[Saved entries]
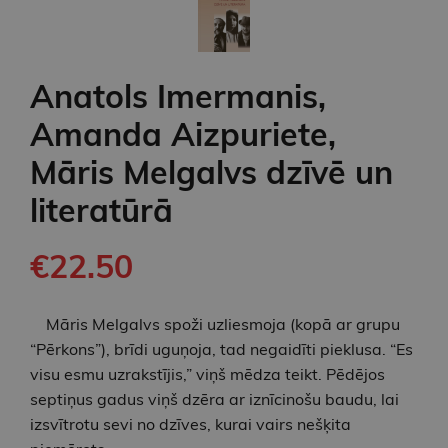
Anatols Imermanis,
Amanda Aizpuriete,
Māris Melgalvs dzīvē un
literatūrā
€22.50
Māris Melgalvs spoži uzliesmoja (kopā ar grupu
“Pērkons”), brīdi uguņoja, tad negaidīti pieklusa. “Es
visu esmu uzrakstījis,” viņš mēdza teikt. Pēdējos
septiņus gadus viņš dzēra ar iznīcinošu baudu, lai
izsvītrotu sevi no dzīves, kurai vairs nešķita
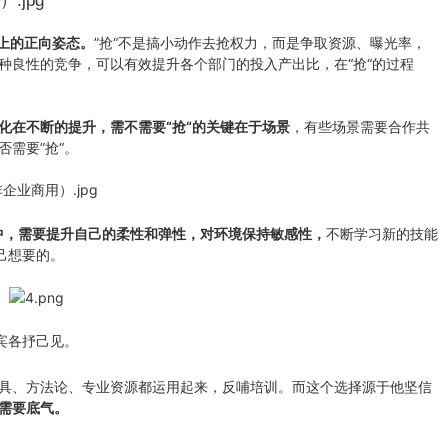
向上的正向姿态。
”抢“不是搞小动作去抢权力，而是争取资源、曝光率，
种良性的竞争，可以有效提升各个部门的投入产出比，在“抢“的过程
化在不断的提升，需不需要“抢“的关键在于场景
，有些场景需要合作共
需要”抢“。
中，需要提升自己的柔性和弹性，对环境保持敏感性，
不断学习新的技能
己想要的。
宾各抒己见。
具、方法论、专业资源都运用起来，反哺培训。而这个选择源于他坚信
需要底气。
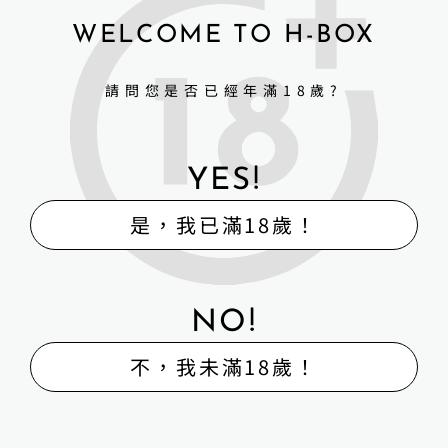
WELCOME TO H-BOX
愛莎貝兒 ELSABABE DOLL
ELSABABE DOLL 愛莎貝兒
請問您是否已經年滿18歲?
娃娃 -148cm 渡邊由乃
娃娃 -70cm (M半身) 渡邊由
Watanabe Yuno
乃 Watanabe Yuno
NT$
35,000
NT$
52,000
YES!
NT$
40,000
NT$
58,000
是，我已滿18歲！
詳細資訊 →
詳細資訊 →
NO!
不，我未滿18歲！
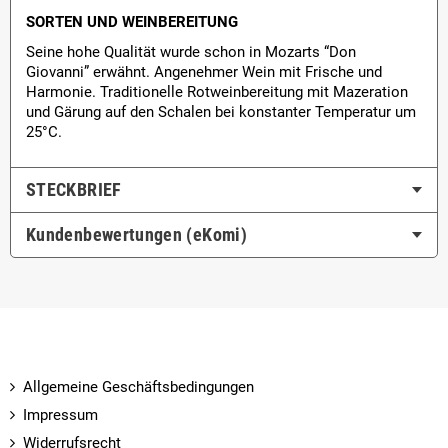
SORTEN UND WEINBEREITUNG
Seine hohe Qualität wurde schon in Mozarts “Don
Giovanni” erwähnt. Angenehmer Wein mit Frische und
Harmonie. Traditionelle Rotweinbereitung mit Mazeration
und Gärung auf den Schalen bei konstanter Temperatur um
25°C.
STECKBRIEF
Kundenbewertungen (eKomi)
Allgemeine Geschäftsbedingungen
Impressum
Widerrufsrecht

**The problem:** Reproduce the text of all the records above word for word, leaving out the pictures.

**Your solution:**
Anatols Imermanis,
Amanda Aizpuriete,
Māris Melgalvs dzīvē un
literatūrā
€22.50
Māris Melgalvs spoži uzliesmoja (kopā ar grupu
“Pērkons”), brīdi uguņoja, tad negaidīti pieklusa. “Es
visu esmu uzrakstījis,” viņš mēdza teikt. Pēdējos
septiņus gadus viņš dzēra ar iznīcinošu baudu, lai
izsvītrotu sevi no dzīves, kurai vairs nešķita
向上的正向姿态。
”抢“不是搞小动作去抢权力，而是争取资源、曝光率，
种良性的竞争，可以有效提升各个部门的投入产出比，在“抢“的过程
化在不断的提升，需不需要“抢“的关键在于场景
，有些场景需要合作共
需要”抢“。
中，需要提升自己的柔性和弹性，对环境保持敏感性，
不断学习新的技能
己想要的。
宾各抒己见。
具、方法论、专业资源都运用起来，反哺培训。而这个选择源于他坚信
需要底气。
WELCOME TO H-BOX
愛莎貝兒 ELSABABE DOLL
ELSABABE DOLL 愛莎貝兒
請問您是否已經年滿18歲?
娃娃 -148cm 渡邊由乃
娃娃 -70cm (M半身) 渡邊由
Watanabe Yuno
乃 Watanabe Yuno
NT$
35,000
NT$
52,000
YES!
NT$
40,000
NT$
58,000
是，我已滿18歲！
詳細資訊 →
詳細資訊 →
NO!
不，我未滿18歲！
SORTEN UND WEINBEREITUNG
Seine hohe Qualität wurde schon in Mozarts “Don
Giovanni” erwähnt. Angenehmer Wein mit Frische und
Harmonie. Traditionelle Rotweinbereitung mit Mazeration
und Gärung auf den Schalen bei konstanter Temperatur um
25°C.
STECKBRIEF
Kundenbewertungen (eKomi)
Allgemeine Geschäftsbedingungen
Impressum
Widerrufsrecht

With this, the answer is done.